Supporting International Student Success: Five Research-Based Recommendations

Linh Phung, English Language Program Director

Debra Wolf, Associate Professor of Nursing

International students studying abroad in the United States have been found to face numerous challenges, including linguistic, academic, social, and cultural challenges (Kuo, 2011, 2013; Wang, Andre, and Greenwood, 2015). While linguistic barriers have been well-documented, there is limited research exploring challenges associated with specific language skills and academic assignments. To better understand what challenges Chatham international graduate students faced with the English language, the strategies they used to overcome challenges, and what support services they found helpful, a mix-methods study was conducted to explore these areas.

Preliminary findings revealed that students found writing and listening the most difficult because of the linguistic demands of the writing and listening tasks and their unfamiliarity with the academic writing style. Reading was found the least challenging because of their prior exposure to reading and the time they could spend reading independently using various resources. Perceptions of speaking were mixed as speaking tasks and situations varied. Interestingly, speaking was found to be a source of quite a few mixed emotions: anxiety, shame, embarrassment, and also satisfaction and joy.

Strategies used to address the challenges varied. Notably, their use of social strategies (consulting peers, tutors, and professors) increased over time. Participants found many of the services offered at Chatham (English workshops, tutoring, and conversation hours) very useful, but recommended more speaking opportunities for future international students.

Based on the preliminary findings, the following recommendations are offered to support successful international programs and further improve student experiences.

  1. Organize opportunities for students to communicate with students from the U.S. These opportunities will not only help them improve their spoken English, but also contribute to positive feelings of success, satisfaction, and joy.
  2. Formalize opportunities to have ESL instruction as well as ESL and academic tutoring to develop students’ academic English skills and assist them with academic assignments during their first few weeks or first semester.
  3. When lecturing or talking to international students and non-native speakers, instructors, staff, and locals should consider the listening difficulties and the feelings of inadequacy that these students might have as a result of lack of understanding.
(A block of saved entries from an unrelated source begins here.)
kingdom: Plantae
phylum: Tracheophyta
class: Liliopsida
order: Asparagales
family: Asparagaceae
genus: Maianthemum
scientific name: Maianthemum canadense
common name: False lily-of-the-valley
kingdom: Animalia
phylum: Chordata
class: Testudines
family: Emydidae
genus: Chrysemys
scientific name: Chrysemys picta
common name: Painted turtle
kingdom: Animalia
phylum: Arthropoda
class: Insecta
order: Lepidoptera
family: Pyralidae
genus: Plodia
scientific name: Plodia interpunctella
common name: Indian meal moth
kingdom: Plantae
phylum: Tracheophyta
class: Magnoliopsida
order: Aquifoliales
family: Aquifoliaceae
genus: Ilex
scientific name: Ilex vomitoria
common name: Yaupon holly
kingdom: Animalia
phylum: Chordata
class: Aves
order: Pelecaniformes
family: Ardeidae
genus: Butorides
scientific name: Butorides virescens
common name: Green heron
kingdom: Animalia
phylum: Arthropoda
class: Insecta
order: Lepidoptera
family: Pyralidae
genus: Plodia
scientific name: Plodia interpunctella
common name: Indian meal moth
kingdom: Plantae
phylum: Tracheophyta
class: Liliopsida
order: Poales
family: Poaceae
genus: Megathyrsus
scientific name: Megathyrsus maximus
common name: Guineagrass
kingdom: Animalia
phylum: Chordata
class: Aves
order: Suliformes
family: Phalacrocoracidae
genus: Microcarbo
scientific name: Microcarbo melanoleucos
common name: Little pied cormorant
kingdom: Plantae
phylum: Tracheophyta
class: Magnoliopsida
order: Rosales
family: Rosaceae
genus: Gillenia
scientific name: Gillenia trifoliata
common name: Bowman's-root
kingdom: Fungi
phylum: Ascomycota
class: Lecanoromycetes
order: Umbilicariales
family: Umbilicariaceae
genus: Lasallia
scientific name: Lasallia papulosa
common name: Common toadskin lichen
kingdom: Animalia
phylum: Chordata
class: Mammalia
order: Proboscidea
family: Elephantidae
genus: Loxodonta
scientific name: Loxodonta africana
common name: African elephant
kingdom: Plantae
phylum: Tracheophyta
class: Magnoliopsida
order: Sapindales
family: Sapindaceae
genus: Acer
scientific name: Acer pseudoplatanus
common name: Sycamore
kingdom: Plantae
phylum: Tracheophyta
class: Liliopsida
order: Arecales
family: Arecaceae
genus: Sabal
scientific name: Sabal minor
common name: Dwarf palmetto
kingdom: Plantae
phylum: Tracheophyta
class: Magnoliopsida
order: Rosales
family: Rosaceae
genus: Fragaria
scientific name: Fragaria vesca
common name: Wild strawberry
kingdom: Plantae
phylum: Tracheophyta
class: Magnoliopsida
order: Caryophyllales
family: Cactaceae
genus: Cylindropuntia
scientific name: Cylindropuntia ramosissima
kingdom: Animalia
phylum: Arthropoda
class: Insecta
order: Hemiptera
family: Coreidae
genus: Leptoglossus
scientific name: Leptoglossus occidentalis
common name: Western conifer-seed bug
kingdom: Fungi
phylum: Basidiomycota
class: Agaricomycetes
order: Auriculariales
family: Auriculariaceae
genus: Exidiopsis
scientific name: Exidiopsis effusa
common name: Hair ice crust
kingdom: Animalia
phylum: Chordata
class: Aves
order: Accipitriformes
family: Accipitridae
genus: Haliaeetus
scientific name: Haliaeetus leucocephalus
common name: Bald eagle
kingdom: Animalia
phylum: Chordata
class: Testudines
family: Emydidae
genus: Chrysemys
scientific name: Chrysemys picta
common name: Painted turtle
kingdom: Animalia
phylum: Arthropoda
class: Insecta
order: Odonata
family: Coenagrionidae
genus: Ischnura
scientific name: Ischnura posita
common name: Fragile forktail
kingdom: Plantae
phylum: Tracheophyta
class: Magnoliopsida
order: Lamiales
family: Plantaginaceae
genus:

We recommend speaking slowly and in short sentences/phrases so they can comprehend thoughts being communicated. Be patient and check comprehension before extending the conversation.
  4. Faculty should explain assignments, grading rubrics, and expectations clearly and explicitly with examples. What is clear to local students may not be clear to international students.
  5. Studying abroad in a cohort has its own advantages as the students have access to a supportive network of peers in their studies as well as in their daily life. Just as important is social support from faculty and university staff. Together with this support, students’ use of social strategies will assist in their transition to a new culture, a different academic environment, and life in a foreign country.